Collection entries:
◆ ◆ ◆ ◆ ◆
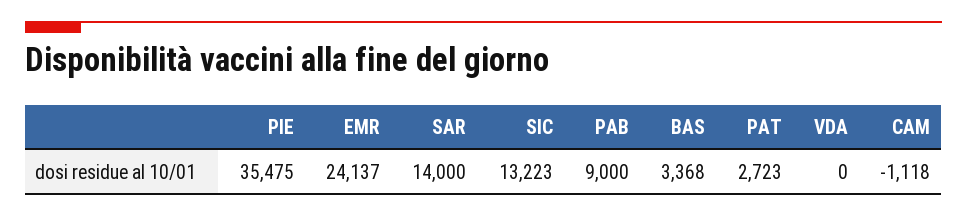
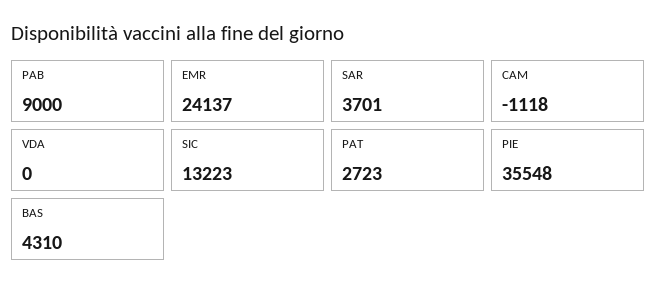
  {
-   "PIE": 35475,
+   "PIE": 35548,
    "EMR": 24137,
-   "SAR": 14000,
+   "SAR": 3701,
    "SIC": 13223,
    "PAB": 9000,
-   "BAS": 3368,
+   "BAS": 4310,
    "PAT": 2723,
    "VDA": 0,
    "CAM": -1118
  }

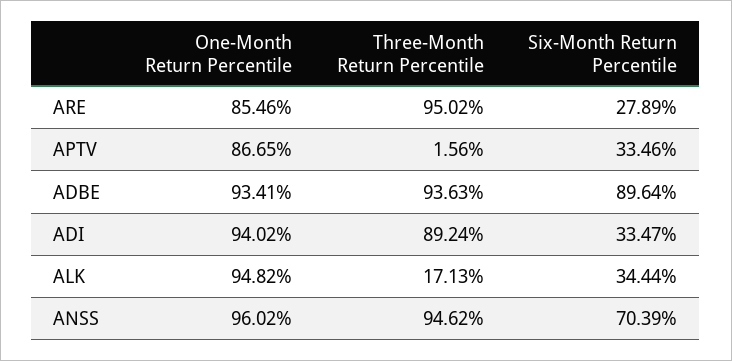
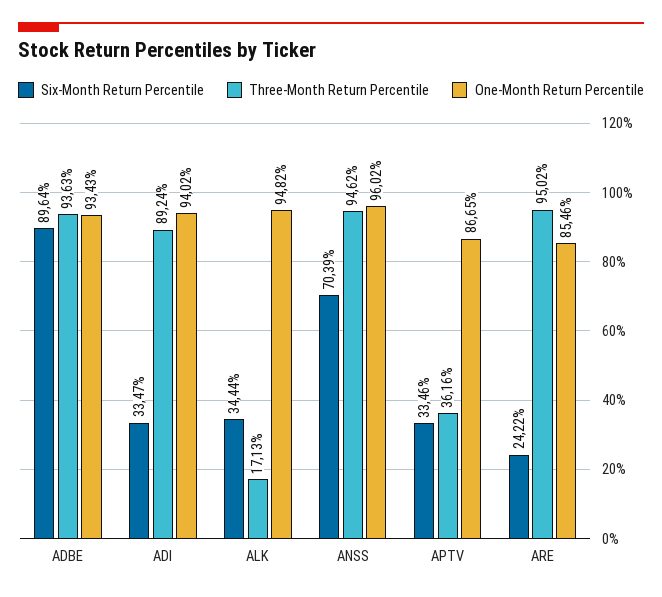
  {
    "One-Month Return Percentile": {
      "ARE": 85.46,
      "APTV": 86.65,
-     "ADBE": 93.41,
+     "ADBE": 93.43,
      "ADI": 94.02,
      "ALK": 94.82,
      "ANSS": 96.02
    },
    "Three-Month Return Percentile": {
      "ARE": 95.02,
-     "APTV": 1.56,
+     "APTV": 36.16,
      "ADBE": 93.63,
      "ADI": 89.24,
      "ALK": 17.13,
      "ANSS": 94.62
    },
    "Six-Month Return Percentile": {
-     "ARE": 27.89,
+     "ARE": 24.22,
      "APTV": 33.46,
      "ADBE": 89.64,
      "ADI": 33.47,
      "ALK": 34.44,
      "ANSS": 70.39
    }
  }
◆ ◆ ◆ ◆ ◆
• _Work request_: Pull every line containing the word "Return" out of the entries above.

• _Task response_:
    "One-Month Return Percentile": {
    "Three-Month Return Percentile": {
    "Six-Month Return Percentile": {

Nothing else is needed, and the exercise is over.